### INPUT DATA
══════════
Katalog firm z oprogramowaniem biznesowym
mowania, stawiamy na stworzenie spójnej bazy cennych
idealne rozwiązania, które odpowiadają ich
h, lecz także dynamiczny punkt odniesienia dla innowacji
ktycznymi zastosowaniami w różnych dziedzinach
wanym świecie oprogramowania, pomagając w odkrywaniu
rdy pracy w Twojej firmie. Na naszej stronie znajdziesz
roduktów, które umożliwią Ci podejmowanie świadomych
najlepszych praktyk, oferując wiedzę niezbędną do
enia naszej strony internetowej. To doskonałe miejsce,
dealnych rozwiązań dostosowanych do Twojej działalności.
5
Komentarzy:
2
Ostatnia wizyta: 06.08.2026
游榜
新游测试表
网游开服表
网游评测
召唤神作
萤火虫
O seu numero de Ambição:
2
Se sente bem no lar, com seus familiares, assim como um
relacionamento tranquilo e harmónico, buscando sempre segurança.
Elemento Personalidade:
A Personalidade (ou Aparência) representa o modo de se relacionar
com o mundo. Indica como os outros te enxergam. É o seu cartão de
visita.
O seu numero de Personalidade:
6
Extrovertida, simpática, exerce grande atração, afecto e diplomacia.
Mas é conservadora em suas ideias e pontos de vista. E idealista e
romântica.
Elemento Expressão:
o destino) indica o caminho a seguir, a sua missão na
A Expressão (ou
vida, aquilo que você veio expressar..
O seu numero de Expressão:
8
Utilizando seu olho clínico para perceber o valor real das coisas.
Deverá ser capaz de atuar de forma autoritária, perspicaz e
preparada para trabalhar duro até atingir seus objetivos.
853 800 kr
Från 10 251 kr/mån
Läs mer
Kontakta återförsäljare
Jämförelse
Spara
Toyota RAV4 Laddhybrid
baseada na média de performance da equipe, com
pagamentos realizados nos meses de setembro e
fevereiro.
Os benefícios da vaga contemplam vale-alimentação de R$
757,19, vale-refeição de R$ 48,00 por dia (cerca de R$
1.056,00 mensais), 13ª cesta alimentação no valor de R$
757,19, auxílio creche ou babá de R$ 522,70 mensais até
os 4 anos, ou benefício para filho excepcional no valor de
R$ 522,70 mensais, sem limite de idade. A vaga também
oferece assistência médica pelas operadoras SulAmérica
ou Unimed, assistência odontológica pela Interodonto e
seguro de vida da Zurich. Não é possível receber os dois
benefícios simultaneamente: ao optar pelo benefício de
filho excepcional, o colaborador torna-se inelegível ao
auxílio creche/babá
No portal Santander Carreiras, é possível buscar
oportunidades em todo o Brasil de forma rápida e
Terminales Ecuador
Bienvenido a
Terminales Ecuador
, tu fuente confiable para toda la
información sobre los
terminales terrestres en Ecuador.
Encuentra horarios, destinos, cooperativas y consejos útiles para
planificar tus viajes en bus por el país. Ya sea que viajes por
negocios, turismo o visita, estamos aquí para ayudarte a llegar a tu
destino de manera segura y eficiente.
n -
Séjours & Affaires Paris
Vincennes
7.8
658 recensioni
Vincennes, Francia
══════════
### EXERCISE BRIEF
Each line of the material above that includes the word "auxílio" counts once; give the total number alone.

### YOUR SOLUTION
2